敏腕社長に拾われました。
「わかってるよ。ちゃんとしたプロポーズは……まあ、期待しとけ」
頭をクシャッとかき乱されて目を開けると、虎之助の顔が少し赤いことに気づく。
「あれ? もしかして虎之助、照れてるとか?」
「は? 俺が照れる? そんなことあるか!」
虎之助はそう言うと、クルッと反転して背中を見せた。
ねえ虎之助、その反応は照れてるって認めてるようなものだけど?
勝手極まりない俺様な虎之助の、ちょっと意外な一面に頬が緩む。
「虎之助、可愛い」
そうボソッと呟いて、自分から虎之助の背中に抱きついた。
「もうすぐ三十の男に可愛いとか言うな、バカ」
「だってバカだし。でもそんなバカのことが、虎之助は好きなんでしょ?」
「勝手に言ってろ」
虎之助は面倒くさそうにそう言うけれど、触れ合っている肌から伝わる熱は勢い良く上昇していて、鼓動も速くなっている。

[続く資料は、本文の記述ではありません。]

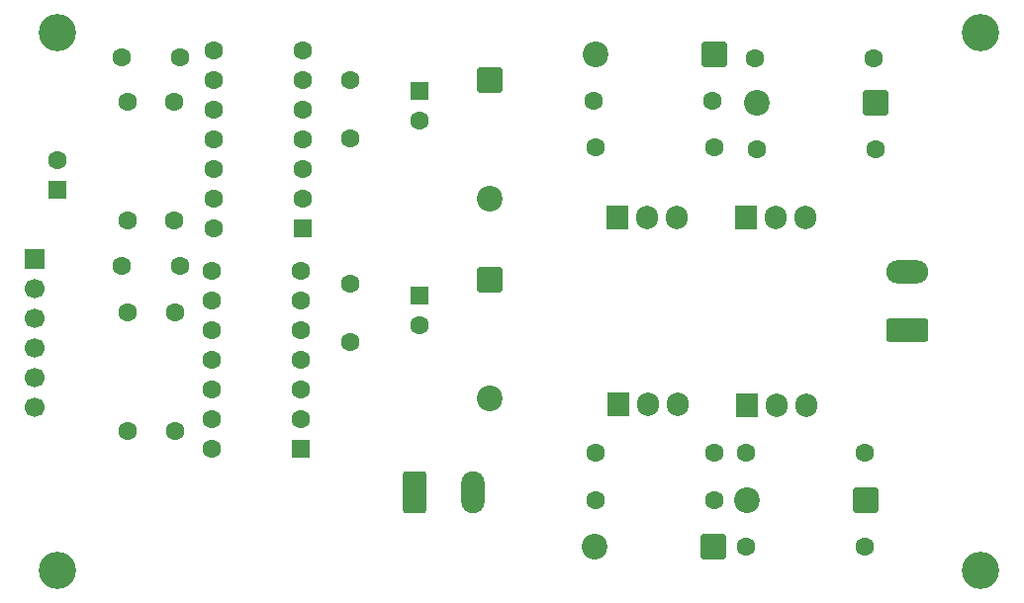
<source format=gbr>
%TF.GenerationSoftware,KiCad,Pcbnew,9.0.4*%
%TF.CreationDate,2025-09-15T17:12:11-07:00*%
%TF.ProjectId,motordriver,6d6f746f-7264-4726-9976-65722e6b6963,rev?*%
%TF.SameCoordinates,Original*%
%TF.FileFunction,Soldermask,Bot*%
%TF.FilePolarity,Negative*%
%FSLAX46Y46*%
G04 Gerber Fmt 4.6, Leading zero omitted, Abs format (unit mm)*
G04 Created by KiCad (PCBNEW 9.0.4) date 2025-09-15 17:12:11*
%MOMM*%
%LPD*%
G01*
G04 APERTURE LIST*
G04 Aperture macros list*
%AMRoundRect*
0 Rectangle with rounded corners*
0 $1 Rounding radius*
0 $2 $3 $4 $5 $6 $7 $8 $9 X,Y pos of 4 corners*
0 Add a 4 corners polygon primitive as box body*
4,1,4,$2,$3,$4,$5,$6,$7,$8,$9,$2,$3,0*
0 Add four circle primitives for the rounded corners*
1,1,$1+$1,$2,$3*
1,1,$1+$1,$4,$5*
1,1,$1+$1,$6,$7*
1,1,$1+$1,$8,$9*
0 Add four rect primitives between the rounded corners*
20,1,$1+$1,$2,$3,$4,$5,0*
20,1,$1+$1,$4,$5,$6,$7,0*
20,1,$1+$1,$6,$7,$8,$9,0*
20,1,$1+$1,$8,$9,$2,$3,0*%
G04 Aperture macros list end*
%ADD10C,3.200000*%
%ADD11C,1.600000*%
%ADD12RoundRect,0.250000X-0.550000X0.550000X-0.550000X-0.550000X0.550000X-0.550000X0.550000X0.550000X0*%
%ADD13O,3.600000X2.000000*%
%ADD14RoundRect,0.250000X1.550000X-0.750000X1.550000X0.750000X-1.550000X0.750000X-1.550000X-0.750000X0*%
%ADD15O,2.000000X3.600000*%
%ADD16RoundRect,0.250000X-0.750000X-1.550000X0.750000X-1.550000X0.750000X1.550000X-0.750000X1.550000X0*%
%ADD17RoundRect,0.249999X0.850001X0.850001X-0.850001X0.850001X-0.850001X-0.850001X0.850001X-0.850001X0*%
%ADD18C,2.200000*%
%ADD19RoundRect,0.250000X0.550000X0.550000X-0.550000X0.550000X-0.550000X-0.550000X0.550000X-0.550000X0*%
%ADD20RoundRect,0.250000X0.550000X-0.550000X0.550000X0.550000X-0.550000X0.550000X-0.550000X-0.550000X0*%
%ADD21R,1.905000X2.000000*%
%ADD22O,1.905000X2.000000*%
%ADD23RoundRect,0.249999X-0.850001X0.850001X-0.850001X-0.850001X0.850001X-0.850001X0.850001X0.850001X0*%
%ADD24R,1.700000X1.700000*%
%ADD25C,1.700000*%
G04 APERTURE END LIST*
D10*
%TO.C,H3*%
X4000000Y-4000000D03*
%TD*%
D11*
%TO.C,C5*%
X35000000Y-29000000D03*
D12*
X35000000Y-26500000D03*
%TD*%
D11*
%TO.C,R1*%
X14000000Y-20080000D03*
X14000000Y-9920000D03*
%TD*%
%TO.C,R2*%
X10000000Y-9920000D03*
X10000000Y-20080000D03*
%TD*%
%TO.C,R4*%
X10000000Y-27920000D03*
X10000000Y-38080000D03*
%TD*%
%TO.C,R3*%
X14050000Y-38080000D03*
X14050000Y-27920000D03*
%TD*%
%TO.C,R12*%
X73840000Y-6160000D03*
X63680000Y-6160000D03*
%TD*%
%TO.C,C6*%
X29000000Y-8000000D03*
X29000000Y-13000000D03*
%TD*%
D12*
%TO.C,C4*%
X35000000Y-9000000D03*
D11*
X35000000Y-11500000D03*
%TD*%
D13*
%TO.C,J3*%
X76700000Y-24500000D03*
D14*
X76700000Y-29500000D03*
%TD*%
D11*
%TO.C,C7*%
X29000000Y-25500000D03*
X29000000Y-30500000D03*
%TD*%
D15*
%TO.C,J2*%
X39550000Y-43350000D03*
D16*
X34550000Y-43350000D03*
%TD*%
D11*
%TO.C,R5*%
X60160000Y-44000000D03*
X50000000Y-44000000D03*
%TD*%
D17*
%TO.C,D4*%
X73160000Y-44000000D03*
D18*
X63000000Y-44000000D03*
%TD*%
D11*
%TO.C,R6*%
X73080000Y-40000000D03*
X62920000Y-40000000D03*
%TD*%
D10*
%TO.C,H4*%
X4000000Y-50000000D03*
%TD*%
D19*
%TO.C,U2*%
X24805000Y-39620000D03*
D11*
X24805000Y-37080000D03*
X24805000Y-34540000D03*
X24805000Y-32000000D03*
X24805000Y-29460000D03*
X24805000Y-26920000D03*
X24805000Y-24380000D03*
X17185000Y-24380000D03*
X17185000Y-26920000D03*
X17185000Y-29460000D03*
X17185000Y-32000000D03*
X17185000Y-34540000D03*
X17185000Y-37080000D03*
X17185000Y-39620000D03*
%TD*%
D19*
%TO.C,U1*%
X25000000Y-20700000D03*
D11*
X25000000Y-18160000D03*
X25000000Y-15620000D03*
X25000000Y-13080000D03*
X25000000Y-10540000D03*
X25000000Y-8000000D03*
X25000000Y-5460000D03*
X17380000Y-5460000D03*
X17380000Y-8000000D03*
X17380000Y-10540000D03*
X17380000Y-13080000D03*
X17380000Y-15620000D03*
X17380000Y-18160000D03*
X17380000Y-20700000D03*
%TD*%
%TO.C,R8*%
X62920000Y-48000000D03*
X73080000Y-48000000D03*
%TD*%
%TO.C,R10*%
X74000000Y-14000000D03*
X63840000Y-14000000D03*
%TD*%
D17*
%TO.C,D3*%
X60080000Y-48000000D03*
D18*
X49920000Y-48000000D03*
%TD*%
D20*
%TO.C,C1*%
X4000000Y-17420000D03*
D11*
X4000000Y-14920000D03*
%TD*%
D21*
%TO.C,Q2*%
X62960000Y-35900000D03*
D22*
X65500000Y-35900000D03*
X68040000Y-35900000D03*
%TD*%
D10*
%TO.C,H1*%
X83000000Y-4000000D03*
%TD*%
D23*
%TO.C,D2*%
X40975000Y-25115000D03*
D18*
X40975000Y-35275000D03*
%TD*%
D11*
%TO.C,C3*%
X14500000Y-6080000D03*
X9500000Y-6080000D03*
%TD*%
%TO.C,R9*%
X60000000Y-9840000D03*
X49840000Y-9840000D03*
%TD*%
D24*
%TO.C,J1*%
X2000000Y-23380000D03*
D25*
X2000000Y-25920000D03*
X2000000Y-28460000D03*
X2000000Y-31000000D03*
X2000000Y-33540000D03*
X2000000Y-36080000D03*
%TD*%
D21*
%TO.C,Q4*%
X62920000Y-19840000D03*
D22*
X65460000Y-19840000D03*
X68000000Y-19840000D03*
%TD*%
D11*
%TO.C,R11*%
X50000000Y-13840000D03*
X60160000Y-13840000D03*
%TD*%
D17*
%TO.C,D5*%
X60160000Y-5840000D03*
D18*
X50000000Y-5840000D03*
%TD*%
D10*
%TO.C,H2*%
X83000000Y-50000000D03*
%TD*%
D21*
%TO.C,Q1*%
X51960000Y-35850000D03*
D22*
X54500000Y-35850000D03*
X57040000Y-35850000D03*
%TD*%
D17*
%TO.C,D6*%
X74000000Y-10000000D03*
D18*
X63840000Y-10000000D03*
%TD*%
D11*
%TO.C,C2*%
X14500000Y-24000000D03*
X9500000Y-24000000D03*
%TD*%
D23*
%TO.C,D1*%
X41000000Y-8000000D03*
D18*
X41000000Y-18160000D03*
%TD*%
D21*
%TO.C,Q3*%
X51920000Y-19840000D03*
D22*
X54460000Y-19840000D03*
X57000000Y-19840000D03*
%TD*%
D11*
%TO.C,R7*%
X50000000Y-40000000D03*
X60160000Y-40000000D03*
%TD*%
M02*

</source>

(仮)のプロポーズだけど、虎之助の言葉なら信じられる。噂なんかに惑わされないで、私は自分の気持ちに素直になって、この局面を乗り越えたい。永田さんは手強いけれど、虎之助と一緒ならどんなことでも耐えられる。
だから、ずっとそばに居てね──
「ん? 今なんか言った?」
「ううん、なんにも」
そして私も絶対に虎之助から離れない……そう誓うと、ゆっくり目を閉じた。